Publication information
- Publisher: Marvel Comics
- First appearance: Marvel Two-in-One #64 (June 1980)
- Created by: Mark Gruenwald Ralph Macchio

In-story information
- Alter ego: Tanya Sealy
- Species: Human mutate
- Team affiliations: BAD Girls, Inc. Femizons Masters of Evil Secret Avengers Serpent Society Serpent Squad Women Warriors Assassins Guild
- Notable aliases: Tanya Sweet
- Abilities: Darkforce energy control Illusion generation Limited telepathy

= Black Mamba (character) =

Marvel Comics fictional character

Black Mamba (Tanya Sealy) is a supervillain appearing in American comic books published by Marvel Comics. She first appeared in Marvel Two-in-One #64 (June 1980) created by writers Mark Gruenwald and Ralph Macchio. The character is most closely associated as a founding member of both the Serpent Society and BAD Girls, Inc. but has also been a member of the Masters of Evil, the Femizons and the Women Warriors.

==Publication history==
Black Mamba first appeared in Marvel Two-in-One #64 (June 1980), and was created by Mark Gruenwald and Ralph Macchio. Black Mamba received an entry in the original Official Handbook of the Marvel Universe #2, and The Official Handbook of the Marvel Universe Deluxe Edition #2.

==Fictional character biography==
Tanya Sealy was born in Chicago. A former call girl, she was chosen by the Roxxon Oil Company to partake in a covert operation to retrieve the Serpent Crown. The executives at Roxxon had a device surgically implanted in Sealy's brain which granted her superhuman abilities. Working together with three other snake-themed villains, Sidewinder, Anaconda, and Death Adder, she became a founding member of the Serpent Squad.

Black Mamba later joins Sidewinder's group, the Serpent Society, intending to have a steady source of income. While in the Serpent Society, Black Mamba becomes close friends with Diamondback and Asp. The three later form the mercenary group BAD Girls, Inc. She also briefly serves in Superia's all-female group, the Femizons, but betrays the group to aid Captain America and Paladin.

For some time, Black Mamba served in Crimson Cowl's Masters of Evil in hopes of a large profit while battling the Thunderbolts. She later returns to the Serpent Society.

During the "Civil War" storyline, Black Mamba appears along with Diamondback and Asp as a member of Captain America's anti-registration group. She takes part in the final battle of the "war", but does not accept the offer of amnesty that came with Captain America's surrender.

During the "Dark Reign" storyline, Black Mamba is revealed as a member of the Women Warriors, the Initiative's Delaware-based team.

Black Mamba is one of the assassins tasked by the Assassins Guild to collect the bounty on Domino's head. She attempts to use her powers on Wolverine, causing him to perceive his late lover Mariko Yashida. She is later stabbed in the chest by X-23, but is healed by Elixir, to Wolverine's chagrin.

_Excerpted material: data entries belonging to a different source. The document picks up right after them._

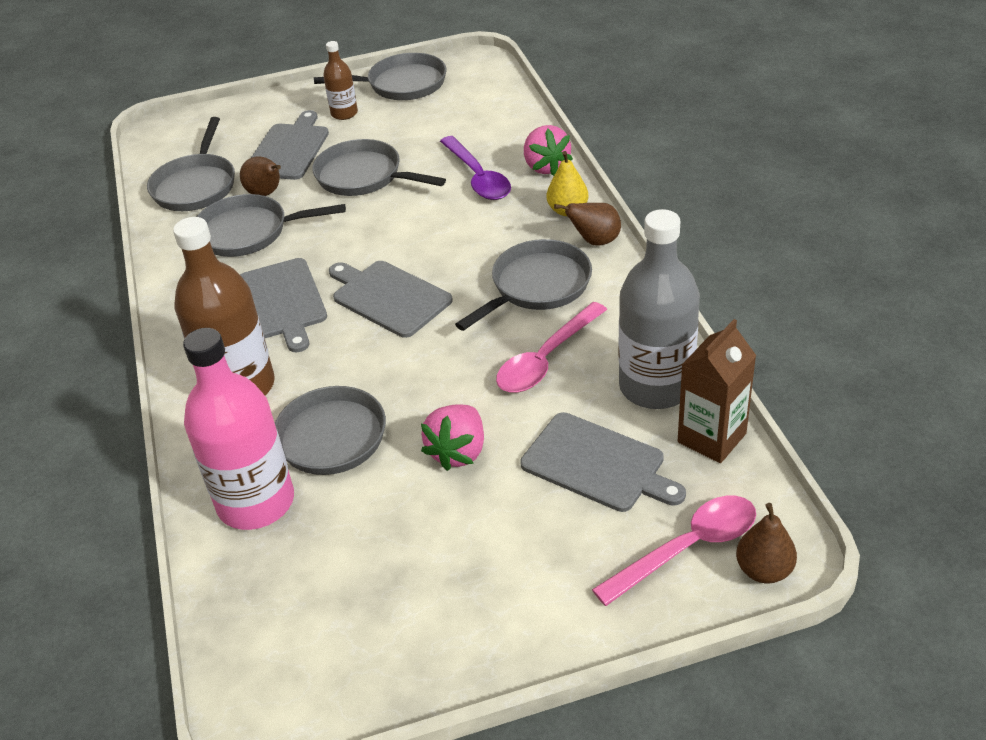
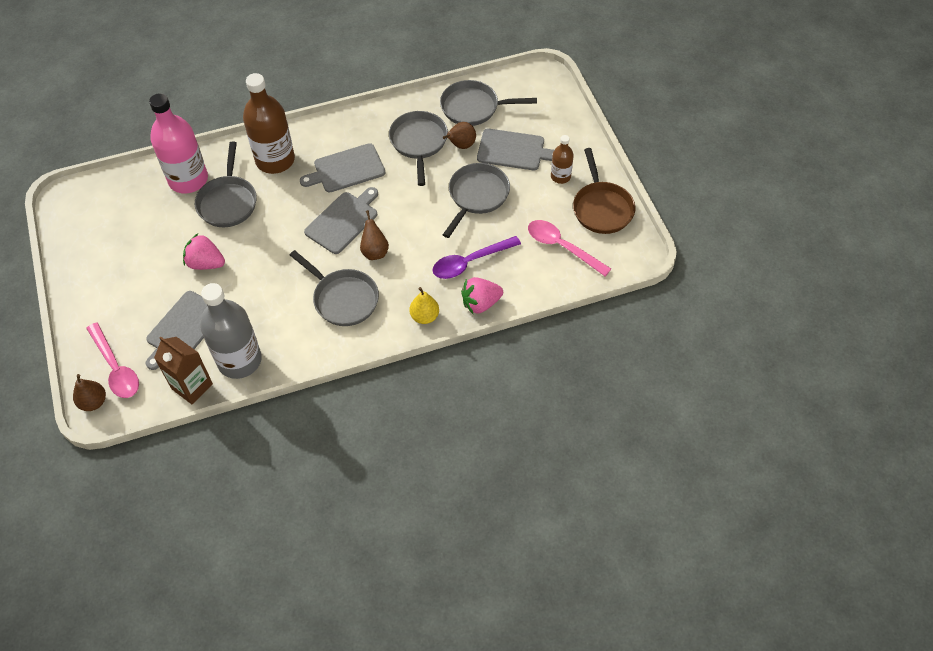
camera: 85 degrees right, 15 degrees up
grey pan [314,53,447,100] -> brown pan [573,148,635,234]
pink spoon [496,302,607,393] -> pink spoon moved to [528,220,611,276]
brown pear [554,203,621,246] -> brown pear moved to [360,210,389,260]

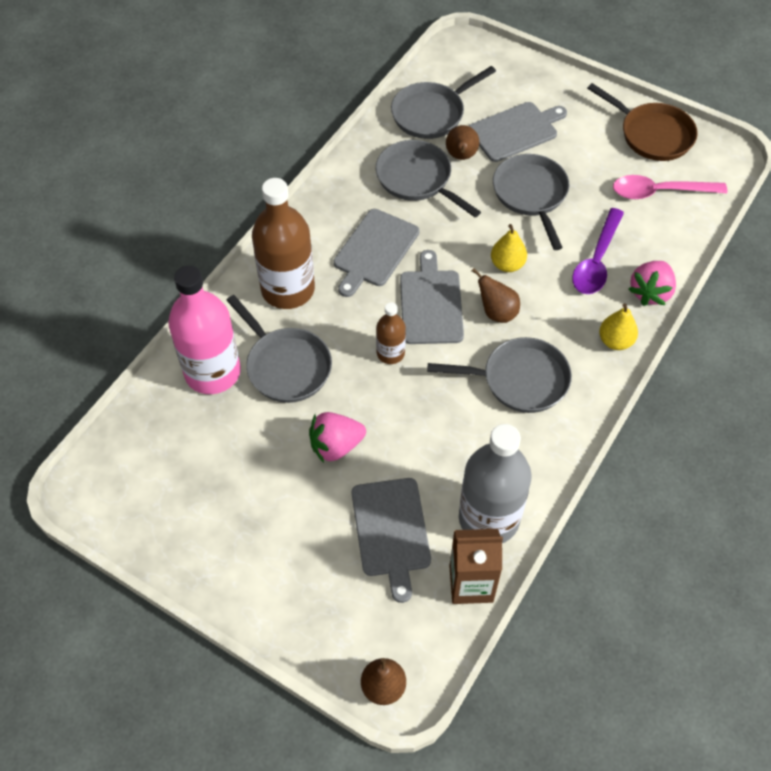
camera: 40 degrees left, 0 degrees up
pink spoon [86,322,139,398] -> none
brown bottle [551,135,574,184] -> brown bottle moved to [376,302,406,364]
none -> yellow pear [491,224,527,272]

In "All-New, All-Different Marvel", Black Mamba appears as a member of Viper's Serpent Society under its new name Serpent Solutions.

==Powers and abilities==
Black Mamba has limited telepathic abilities that allow her to scan the minds of others nearby. The extent of her telepathy is unrevealed; it is unknown if she possesses other abilities possessed by most telepaths, such as mental communication. She uses this power to extract and project illusions of loved ones into her victims' minds while placing her target in a sedated trance-like state in which they are fixated upon the mental image she has created.

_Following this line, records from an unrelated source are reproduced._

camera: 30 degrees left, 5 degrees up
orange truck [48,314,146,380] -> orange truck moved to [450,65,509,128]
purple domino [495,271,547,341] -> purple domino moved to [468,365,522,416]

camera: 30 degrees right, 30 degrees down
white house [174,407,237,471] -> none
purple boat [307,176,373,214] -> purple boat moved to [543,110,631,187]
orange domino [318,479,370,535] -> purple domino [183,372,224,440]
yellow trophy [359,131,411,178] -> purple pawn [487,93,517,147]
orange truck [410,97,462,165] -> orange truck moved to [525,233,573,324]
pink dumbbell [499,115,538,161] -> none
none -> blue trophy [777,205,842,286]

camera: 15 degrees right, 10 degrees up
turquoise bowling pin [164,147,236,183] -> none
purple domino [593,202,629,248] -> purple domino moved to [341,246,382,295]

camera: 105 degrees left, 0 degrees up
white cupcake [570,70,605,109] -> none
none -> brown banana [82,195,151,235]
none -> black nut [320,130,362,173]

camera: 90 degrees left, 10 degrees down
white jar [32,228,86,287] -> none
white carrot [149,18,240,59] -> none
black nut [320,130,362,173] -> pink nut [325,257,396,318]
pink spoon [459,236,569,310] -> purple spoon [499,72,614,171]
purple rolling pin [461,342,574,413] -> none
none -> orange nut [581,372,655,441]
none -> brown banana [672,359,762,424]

Mamba can generate a cloud of tangible Darkforce energy that she uses to ensnare her victim, constricting them with potentially fatal force. The victim, however, is unaware, and views the Darkforce energy as the loved one she has projected into their mind. Trapped in Mamba's ecstatic trance, the victim is completely unaware that they are being strangled and can die in minutes. She can also use her Darkforce to surround herself, disguising herself as whomever she wishes to look like.

==Other versions==
===Marvel Zombies===
A zombified version of Black Mamba from the Battleworld domain of the Deadlands appears in the "Secret Wars" tie-in Thors #3.

===Ultimate Marvel===
Black Mamba appears in the Ultimate Marvel universe as a member of the Serpent Squad.

==In other media==
Black Mamba appears in the Marvel Future Avengers episode "Mission Black Market Auction", voiced by Hana Takeda in the original Japanese version and by Colleen O'Shaughnessey in the English dub. This version is a member of B.A.D. Girls, Inc.